* [SHORT EXERCISE 1]
Answer these questions about the forum thread:
(a) What does RCB think putting the money into an RRSP or spousal RSP would help do?
(b) What approximate opportunity cost does tinypotato give for investing the $8800 cash value?
(c) How much coverage does tinypotato's worse policy have?
* [SHORT EXERCISE 2] Rewrite the forum thread from "Not saying not" up to and including "the tax to be paid.", replacing "ACB" with "adjusted cost base".
* [SHORT EXERCISE 3]
Say whether each statement agrees with the forum thread, answering yes or no and quoting the words that decide it:
(a) RCB has a way to calculate the ACB.
(b) My Own Advisor has already cashed in a similar "childhood" policy.
(c) The worse policy tinypotato holds has monthly premiums of $40.

* [TEXT SEGMENT]
§
If you cash it in...aren't there tax complications you should consider?

Not saying not to do this...just a consideration. I believe there is something about a "policy gain" when it comes to taxation of the CSV. No?


----------



## RCB (Jan 11, 2014)

Yes, there would be tax to be paid. The ACB is factored in, so the total amount wouldn't be taxable. I don't think I have any way to calculate the ACB, and therefore the taxable portion. I was thinking putting it into an RRSP or spousal RSP would help mitigate the tax to be paid.


----------



## My Own Advisor (Sep 24, 2012)

I have a similar "childhood" policy and for years, been considering the same thing RCB but haven't pulled the trigger. Yet. I would also put the money into the RRSP, use the RRSP-generated refund to offset any tax to be paid.


----------



## tinypotato (Jul 27, 2010)

Hello,

I generally don't like those types of products, but you're already in it so just focus on going forward.

An alternative way to look at it is:

a) You're paying into it about $120/yr ...how much does the cash value change year to year? If it's around $120 or more, the premiums are basically the same as the change in cash value
b) What is the approximate opportunity cost of investing the $8800 cash value? Say, 4% or 352 per year
c) Whats your health situation...

Just my 2 cents..

I'm stuck with a much worse policy; not much more coverage (50K), less cash value (7?), but MUCH more monthly premiums ($40). I've been thinking of ending the silliness...not sure if I should though...


----------



## uptoolate (Oct 9, 2011)

CalgaryPotato said:


> Rip off the Band-Aid, no sense throwing more good money after bad.
§
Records

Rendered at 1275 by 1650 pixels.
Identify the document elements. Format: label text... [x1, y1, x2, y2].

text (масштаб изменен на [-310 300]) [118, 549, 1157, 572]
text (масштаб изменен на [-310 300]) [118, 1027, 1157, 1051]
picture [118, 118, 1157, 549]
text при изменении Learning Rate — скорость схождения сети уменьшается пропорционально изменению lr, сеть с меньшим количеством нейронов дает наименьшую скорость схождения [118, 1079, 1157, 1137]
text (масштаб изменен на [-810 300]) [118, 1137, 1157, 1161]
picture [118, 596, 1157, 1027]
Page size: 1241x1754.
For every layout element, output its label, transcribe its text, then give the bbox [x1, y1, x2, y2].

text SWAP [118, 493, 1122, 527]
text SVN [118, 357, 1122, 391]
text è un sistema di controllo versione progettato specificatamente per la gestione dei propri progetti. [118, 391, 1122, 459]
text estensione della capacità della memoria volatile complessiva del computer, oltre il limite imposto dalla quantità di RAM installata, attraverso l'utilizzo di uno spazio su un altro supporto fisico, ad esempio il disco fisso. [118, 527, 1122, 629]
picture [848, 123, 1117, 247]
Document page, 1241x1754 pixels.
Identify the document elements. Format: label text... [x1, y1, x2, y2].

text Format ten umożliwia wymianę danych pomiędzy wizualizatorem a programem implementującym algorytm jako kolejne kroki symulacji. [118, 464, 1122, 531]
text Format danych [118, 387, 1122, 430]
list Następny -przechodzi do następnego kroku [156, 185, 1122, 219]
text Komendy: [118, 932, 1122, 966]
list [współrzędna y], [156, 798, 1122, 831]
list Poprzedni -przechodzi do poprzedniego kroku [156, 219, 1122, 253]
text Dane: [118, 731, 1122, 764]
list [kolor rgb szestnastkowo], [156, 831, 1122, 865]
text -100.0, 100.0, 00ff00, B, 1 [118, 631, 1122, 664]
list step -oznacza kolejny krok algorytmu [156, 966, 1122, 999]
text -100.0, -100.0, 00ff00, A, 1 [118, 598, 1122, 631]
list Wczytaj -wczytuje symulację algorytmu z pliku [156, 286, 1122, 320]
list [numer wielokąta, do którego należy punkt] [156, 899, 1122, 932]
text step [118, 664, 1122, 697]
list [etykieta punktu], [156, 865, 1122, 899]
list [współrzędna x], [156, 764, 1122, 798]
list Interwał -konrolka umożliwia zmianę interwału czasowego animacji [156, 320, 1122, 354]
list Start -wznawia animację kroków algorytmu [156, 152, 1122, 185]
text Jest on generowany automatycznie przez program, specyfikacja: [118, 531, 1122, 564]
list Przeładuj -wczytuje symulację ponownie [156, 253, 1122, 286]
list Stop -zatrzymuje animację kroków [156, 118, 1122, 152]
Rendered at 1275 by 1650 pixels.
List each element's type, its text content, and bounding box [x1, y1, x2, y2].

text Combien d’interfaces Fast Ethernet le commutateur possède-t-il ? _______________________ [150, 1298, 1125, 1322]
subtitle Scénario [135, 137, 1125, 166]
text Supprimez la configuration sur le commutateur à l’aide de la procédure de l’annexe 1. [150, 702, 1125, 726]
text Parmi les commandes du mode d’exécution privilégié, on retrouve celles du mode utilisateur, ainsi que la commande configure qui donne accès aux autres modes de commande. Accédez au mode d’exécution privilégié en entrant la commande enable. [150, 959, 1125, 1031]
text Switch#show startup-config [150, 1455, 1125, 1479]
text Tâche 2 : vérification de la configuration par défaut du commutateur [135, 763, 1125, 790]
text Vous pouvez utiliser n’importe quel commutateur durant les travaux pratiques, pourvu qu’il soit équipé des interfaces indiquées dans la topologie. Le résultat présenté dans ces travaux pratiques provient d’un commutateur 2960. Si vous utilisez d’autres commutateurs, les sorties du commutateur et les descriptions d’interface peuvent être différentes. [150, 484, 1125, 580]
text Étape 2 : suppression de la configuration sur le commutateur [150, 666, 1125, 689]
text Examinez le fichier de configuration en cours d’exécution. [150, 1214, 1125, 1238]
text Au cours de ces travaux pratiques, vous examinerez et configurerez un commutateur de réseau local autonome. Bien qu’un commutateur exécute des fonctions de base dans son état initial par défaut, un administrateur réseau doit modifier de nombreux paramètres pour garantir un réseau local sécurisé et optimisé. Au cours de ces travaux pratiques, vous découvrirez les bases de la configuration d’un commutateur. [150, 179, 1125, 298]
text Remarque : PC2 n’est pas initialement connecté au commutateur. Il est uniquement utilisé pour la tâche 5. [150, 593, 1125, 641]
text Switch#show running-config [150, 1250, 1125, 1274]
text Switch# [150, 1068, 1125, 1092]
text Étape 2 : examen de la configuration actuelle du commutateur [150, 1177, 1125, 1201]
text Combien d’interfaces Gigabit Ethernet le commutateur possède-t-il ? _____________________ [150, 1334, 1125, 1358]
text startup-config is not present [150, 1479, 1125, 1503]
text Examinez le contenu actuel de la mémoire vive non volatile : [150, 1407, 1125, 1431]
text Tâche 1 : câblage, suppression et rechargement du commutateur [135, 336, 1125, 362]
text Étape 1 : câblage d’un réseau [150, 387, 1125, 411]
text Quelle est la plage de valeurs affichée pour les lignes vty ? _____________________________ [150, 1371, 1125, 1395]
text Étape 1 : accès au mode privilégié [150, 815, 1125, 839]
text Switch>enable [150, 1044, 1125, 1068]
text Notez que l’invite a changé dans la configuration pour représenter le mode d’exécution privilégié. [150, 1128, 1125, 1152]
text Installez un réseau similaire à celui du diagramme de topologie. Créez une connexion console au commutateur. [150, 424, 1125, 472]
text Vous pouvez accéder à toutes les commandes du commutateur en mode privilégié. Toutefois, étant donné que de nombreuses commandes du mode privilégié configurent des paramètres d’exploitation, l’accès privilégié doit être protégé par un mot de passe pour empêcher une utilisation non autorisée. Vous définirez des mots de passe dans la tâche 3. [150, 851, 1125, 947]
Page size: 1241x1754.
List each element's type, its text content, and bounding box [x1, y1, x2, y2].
§
* [PROBLEM SOLUTION 1]
(a) Help mitigate the tax to be paid.
(b) 4%, or 352 per year.
(c) 50K.

* [PROBLEM SOLUTION 2]
Not saying not to do this...just a consideration. I believe there is something about a "policy gain" when it comes to taxation of the CSV. No?


----------



## RCB (Jan 11, 2014)

Yes, there would be tax to be paid. The adjusted cost base is factored in, so the total amount wouldn't be taxable. I don't think I have any way to calculate the adjusted cost base, and therefore the taxable portion. I was thinking putting it into an RRSP or spousal RSP would help mitigate the tax to be paid.

* [PROBLEM SOLUTION 3]
(a) No: "I don't think I have any way to calculate the ACB"
(b) No: "haven't pulled the trigger. Yet."
(c) Yes: "MUCH more monthly premiums ($40)"